----- Extracted material

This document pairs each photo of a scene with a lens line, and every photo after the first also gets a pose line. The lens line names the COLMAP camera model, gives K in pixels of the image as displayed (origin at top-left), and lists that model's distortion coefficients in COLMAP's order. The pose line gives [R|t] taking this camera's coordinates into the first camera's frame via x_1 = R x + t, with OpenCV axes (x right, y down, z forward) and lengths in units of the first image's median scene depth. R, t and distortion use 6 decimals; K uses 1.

----------
----- Extracted material

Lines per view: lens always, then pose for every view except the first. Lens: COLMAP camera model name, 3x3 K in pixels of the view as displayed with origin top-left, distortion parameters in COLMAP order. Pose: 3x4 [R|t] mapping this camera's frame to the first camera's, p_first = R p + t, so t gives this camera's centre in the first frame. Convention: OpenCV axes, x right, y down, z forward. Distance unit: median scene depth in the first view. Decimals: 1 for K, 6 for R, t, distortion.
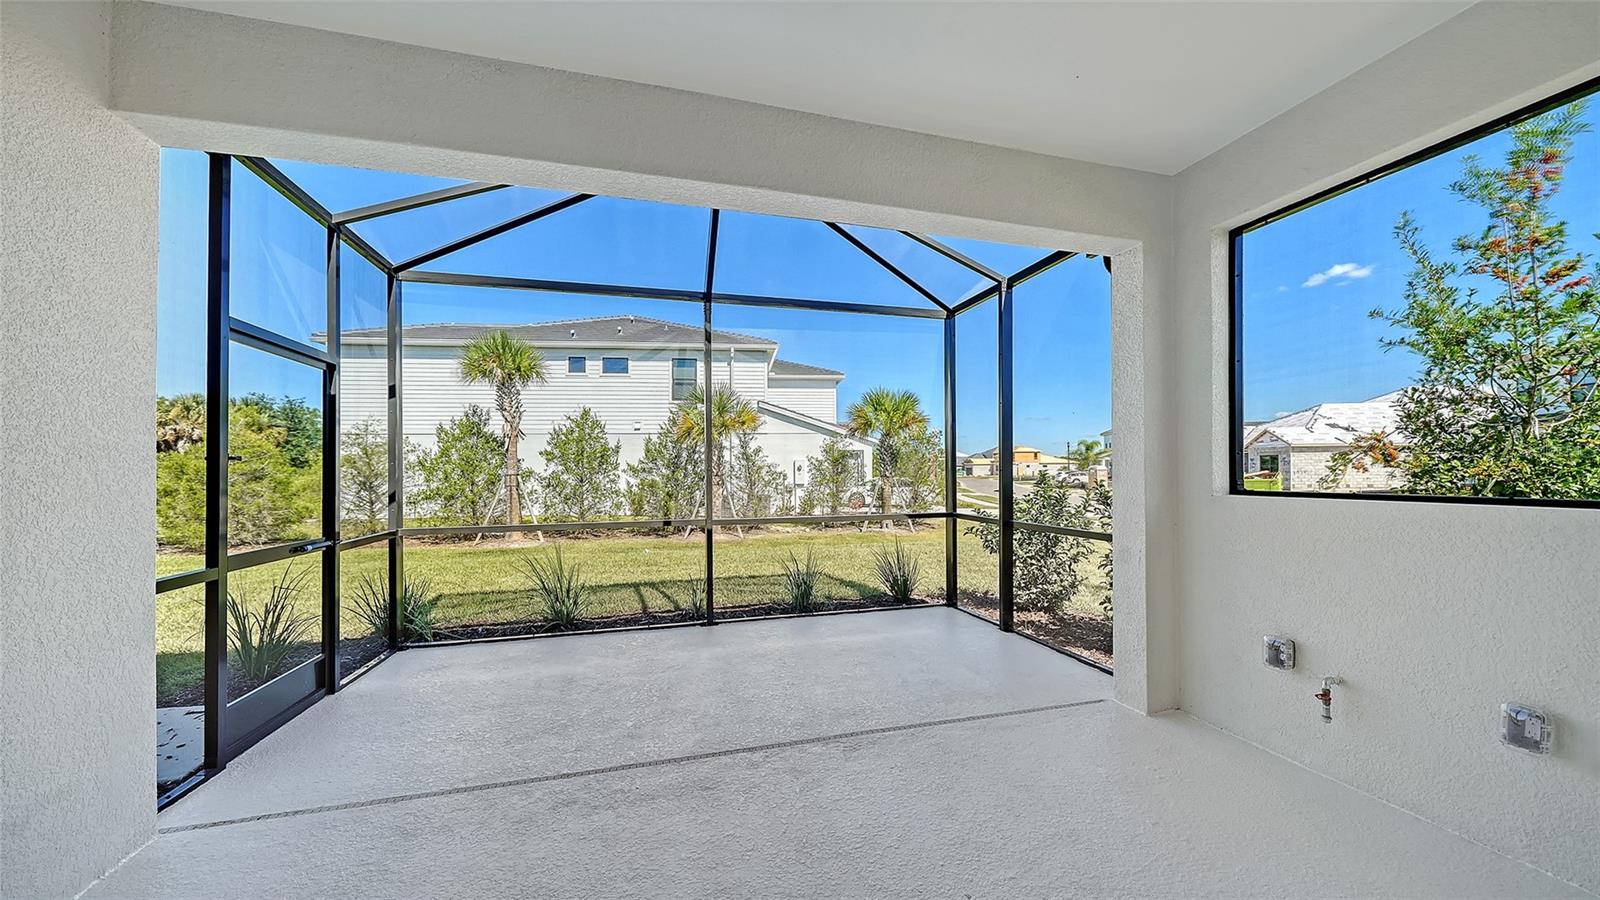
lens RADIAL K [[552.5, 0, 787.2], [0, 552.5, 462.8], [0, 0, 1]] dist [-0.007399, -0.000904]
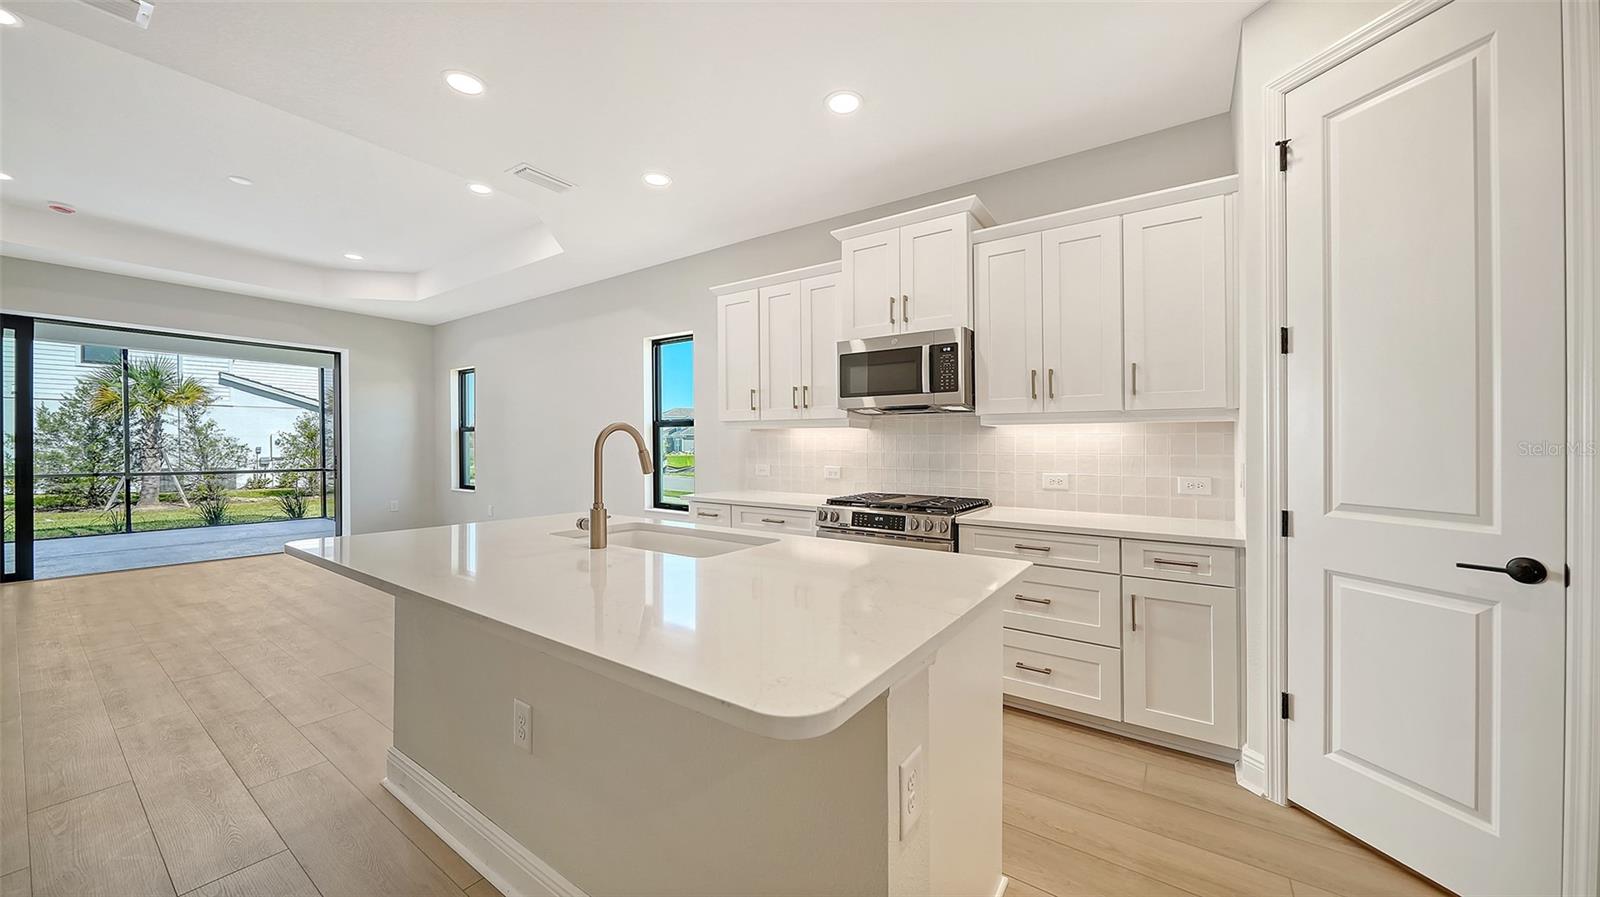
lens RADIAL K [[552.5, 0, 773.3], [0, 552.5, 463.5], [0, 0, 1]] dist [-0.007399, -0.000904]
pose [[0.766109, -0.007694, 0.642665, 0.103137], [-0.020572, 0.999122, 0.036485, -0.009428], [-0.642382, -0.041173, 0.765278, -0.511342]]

----------

■ **Task to complete**
Return, without any change, the part of the records that opens with the line containing "Lines per view: lens" and closes with the line containing "-0.041173, 0.765278, -0.511342]]", including both of those lines, and leave the pictures out of your answer.

■ **Solution**
Lines per view: lens always, then pose for every view except the first. Lens: COLMAP camera model name, 3x3 K in pixels of the view as displayed with origin top-left, distortion parameters in COLMAP order. Pose: 3x4 [R|t] mapping this camera's frame to the first camera's, p_first = R p + t, so t gives this camera's centre in the first frame. Convention: OpenCV axes, x right, y down, z forward. Distance unit: median scene depth in the first view. Decimals: 1 for K, 6 for R, t, distortion.
lens RADIAL K [[552.5, 0, 787.2], [0, 552.5, 462.8], [0, 0, 1]] dist [-0.007399, -0.000904]
lens RADIAL K [[552.5, 0, 773.3], [0, 552.5, 463.5], [0, 0, 1]] dist [-0.007399, -0.000904]
pose [[0.766109, -0.007694, 0.642665, 0.103137], [-0.020572, 0.999122, 0.036485, -0.009428], [-0.642382, -0.041173, 0.765278, -0.511342]]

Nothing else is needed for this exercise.